→ **選んだ文章**:
• • • •
それからまず工事の際に、電力会社はみんな下請業者に工事させる。それで踏み荒らされるものもありますが、踏み荒らし料というもので金を若干渡して、何とはなしにそれを補償料ということにしてしまっておるということでございまして、電柱の補償料を払っておらない。これは私ども十年間この問題を取り上げておりますが、会社としても払おうという意思がない。ただ電電公社は非常に誠意を持ってやっておりますが、その金額についてはまだ不満でございます。
それからたとえば鉄塔なり、それを立てる際に、お隣の愛媛県の例でございますが、新居浜の火力発電所から西条に行く七十数本の鉄塔を立てる際に、一軒々々の農家に対して個別に折衝しておる。あれは鉄塔を立てるために買収するのですが、おとなしい人には四千五百円ぐらいで買収しておる。ところがごねたところには七万円払う。それをあなたが一番高く買っているからということで、絶対に人に口外するな。ところがそれがあとでばれて大きな問題になっておる。これは法律の運用論以前の問題でありまして、きわめて前時代的なやり方をやっておる。この愛媛県の問題は、最後には土地収用委員会にかけられたのですが、結局これは県庁の土木課長のあっせんによって示談で解決した。この課長は、前に県の農政課長をしていた人で、農業に対して非常に理解のあった人、つまり農業に理解のある人がやれば、また電力会社にしろ非常に理解があれば、それは農民も納得できるし、そういう際には、たとえば農業団体も農民の団体もありますから、そういうものに相談して、そうして個別支払いの原則はありますけれども、そういうものはやはりまとまった団体としての話し合いを進めておけば、もっとスムーズにいくことがあるのじゃないか。つまり昔のようにだましていこう。先生がおっしゃったように、弱い者には、つまり正直者には安く払って、ごねたやつにはよけい払って、それでも総括として支払いを少なくしようという経営の方法を公共事業体が持っているということは、非常に困るのではないか。
• • • •
→ **保存済みの記録**:
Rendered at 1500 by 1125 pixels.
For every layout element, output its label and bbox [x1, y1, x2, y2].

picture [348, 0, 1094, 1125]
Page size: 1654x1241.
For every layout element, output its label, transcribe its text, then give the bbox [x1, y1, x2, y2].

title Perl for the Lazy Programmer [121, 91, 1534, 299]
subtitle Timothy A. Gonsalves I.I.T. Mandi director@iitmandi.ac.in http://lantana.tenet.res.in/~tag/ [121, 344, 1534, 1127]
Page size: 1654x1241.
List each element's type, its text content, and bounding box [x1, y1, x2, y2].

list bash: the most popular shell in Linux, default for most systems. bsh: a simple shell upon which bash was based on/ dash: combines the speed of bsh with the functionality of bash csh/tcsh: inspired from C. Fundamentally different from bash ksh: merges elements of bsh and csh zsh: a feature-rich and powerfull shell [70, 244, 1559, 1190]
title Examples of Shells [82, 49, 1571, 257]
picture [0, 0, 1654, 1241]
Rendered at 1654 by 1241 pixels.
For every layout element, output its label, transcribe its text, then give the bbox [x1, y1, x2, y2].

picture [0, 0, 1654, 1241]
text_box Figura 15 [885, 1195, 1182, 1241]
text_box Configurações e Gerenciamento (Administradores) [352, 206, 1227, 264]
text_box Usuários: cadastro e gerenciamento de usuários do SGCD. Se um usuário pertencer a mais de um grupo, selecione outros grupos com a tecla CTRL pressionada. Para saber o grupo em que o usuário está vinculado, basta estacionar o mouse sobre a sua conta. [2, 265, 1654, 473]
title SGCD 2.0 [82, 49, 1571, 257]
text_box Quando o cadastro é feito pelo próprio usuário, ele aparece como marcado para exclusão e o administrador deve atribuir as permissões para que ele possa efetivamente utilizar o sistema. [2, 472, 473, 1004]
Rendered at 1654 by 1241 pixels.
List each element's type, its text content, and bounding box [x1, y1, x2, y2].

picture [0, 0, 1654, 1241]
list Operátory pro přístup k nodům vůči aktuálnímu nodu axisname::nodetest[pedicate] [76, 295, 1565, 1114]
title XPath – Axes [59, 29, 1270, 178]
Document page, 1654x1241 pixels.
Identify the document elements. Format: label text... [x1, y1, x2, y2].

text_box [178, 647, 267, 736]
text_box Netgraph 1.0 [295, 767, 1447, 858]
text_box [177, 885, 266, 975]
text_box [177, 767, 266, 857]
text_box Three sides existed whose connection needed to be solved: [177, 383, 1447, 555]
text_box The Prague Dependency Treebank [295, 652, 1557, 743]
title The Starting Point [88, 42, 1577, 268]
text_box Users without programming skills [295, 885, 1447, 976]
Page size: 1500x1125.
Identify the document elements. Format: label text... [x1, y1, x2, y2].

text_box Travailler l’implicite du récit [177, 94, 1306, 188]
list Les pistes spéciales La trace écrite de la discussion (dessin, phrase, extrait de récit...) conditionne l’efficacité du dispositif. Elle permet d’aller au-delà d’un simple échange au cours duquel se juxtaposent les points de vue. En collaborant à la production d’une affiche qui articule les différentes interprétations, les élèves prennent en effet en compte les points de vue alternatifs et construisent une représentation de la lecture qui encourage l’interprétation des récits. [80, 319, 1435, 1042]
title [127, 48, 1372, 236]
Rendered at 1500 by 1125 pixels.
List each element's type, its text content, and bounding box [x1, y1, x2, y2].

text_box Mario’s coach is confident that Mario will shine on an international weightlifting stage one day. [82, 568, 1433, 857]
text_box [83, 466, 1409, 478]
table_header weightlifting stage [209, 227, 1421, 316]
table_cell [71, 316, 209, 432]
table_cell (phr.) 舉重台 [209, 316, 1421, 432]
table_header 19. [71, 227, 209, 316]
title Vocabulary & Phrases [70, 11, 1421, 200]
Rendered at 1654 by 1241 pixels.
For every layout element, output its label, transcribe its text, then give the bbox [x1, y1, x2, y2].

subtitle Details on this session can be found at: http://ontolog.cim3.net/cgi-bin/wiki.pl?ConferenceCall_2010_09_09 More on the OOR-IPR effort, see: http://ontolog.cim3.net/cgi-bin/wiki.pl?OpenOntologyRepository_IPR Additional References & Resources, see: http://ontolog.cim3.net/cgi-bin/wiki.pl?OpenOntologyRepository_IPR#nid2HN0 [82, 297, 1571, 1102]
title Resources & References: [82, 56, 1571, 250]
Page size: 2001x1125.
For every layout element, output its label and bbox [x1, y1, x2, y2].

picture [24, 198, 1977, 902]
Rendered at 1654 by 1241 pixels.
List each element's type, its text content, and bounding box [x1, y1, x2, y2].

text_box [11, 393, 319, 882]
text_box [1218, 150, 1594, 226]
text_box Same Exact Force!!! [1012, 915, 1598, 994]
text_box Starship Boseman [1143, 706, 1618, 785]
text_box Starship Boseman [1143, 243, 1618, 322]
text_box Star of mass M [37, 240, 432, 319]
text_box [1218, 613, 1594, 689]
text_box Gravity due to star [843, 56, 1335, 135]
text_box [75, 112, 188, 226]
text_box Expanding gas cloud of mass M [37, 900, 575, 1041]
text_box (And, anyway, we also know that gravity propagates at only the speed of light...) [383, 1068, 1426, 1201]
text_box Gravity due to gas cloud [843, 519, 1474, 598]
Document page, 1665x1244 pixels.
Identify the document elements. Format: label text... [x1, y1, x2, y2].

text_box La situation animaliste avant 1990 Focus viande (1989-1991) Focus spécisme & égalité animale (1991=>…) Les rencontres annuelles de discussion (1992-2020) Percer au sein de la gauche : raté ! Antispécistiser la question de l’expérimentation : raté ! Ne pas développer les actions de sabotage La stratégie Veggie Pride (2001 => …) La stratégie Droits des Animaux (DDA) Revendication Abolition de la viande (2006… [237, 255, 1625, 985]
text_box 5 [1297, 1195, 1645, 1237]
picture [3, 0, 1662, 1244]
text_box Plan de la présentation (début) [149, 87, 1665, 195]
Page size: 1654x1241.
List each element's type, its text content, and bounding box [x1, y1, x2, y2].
• • • •
→ **課題の内容**:
**a)** 電力会社の補償をめぐる文章について、次の問いに答えよ。
(i) 電柱の補償料について、電電公社はどのような姿勢で臨んでいると述べられているか。
(ii) 新居浜の火力発電所から西条に行く鉄塔は何本とされているか。
(iii) 愛媛県の問題は、最終的に誰のあっせんによってどのように解決したか。
**b)** 電力会社の補償をめぐる文章を、最後の文の続きから書き継げ。
記録は文章とは別の資料である。

→ **解答**:
**a)**
(i) 非常に誠意を持ってやっているが、その金額についてはまだ不満だとされている。
(ii) 七十数本。
(iii) 県庁の土木課長のあっせんによって、示談で解決した。

**b)**
もう一つは、この間前橋の郊外でもそれがあったのですが、これは国鉄の高圧線ですが、支払いをいたしまして、それで結局、こういう支払いを五百五十万円支払ったのですけれども、同じ国鉄の、ああいう公共事業体でありながら、群馬県の渋川付近の国鉄の高圧線には支払いをしておらない。そういう問題もあって、私どもは補償額決定以前に起業者に土地収用を認めるというのですから、すでに既設のものに当然払うべきものを払わずにおって、農民はそういう公共事業体を信用できないわけなんです。ですから、やはり信用できる公共事業体であってもらいたい。
それからもっと工事そのものに公共事業体が責任を持ってもらわぬというと——たとえば、これは地方の土建屋がやるわけでございまして、前橋の国鉄の問題にしましても、農民が少し立ち上がりましたら、土方がスコップを持っておどしにかけたとか、かけようとしておるというふうな情報さえわれわれも聞くくらいで、結局そういう事件は起こらなかったのですが、とにかく土建業者が暴力的な圧力をかけるというような事実があるわけであります。そういうことを起業者が無責任な下請会社にやらせるというところに、大体問題があると思うのであります。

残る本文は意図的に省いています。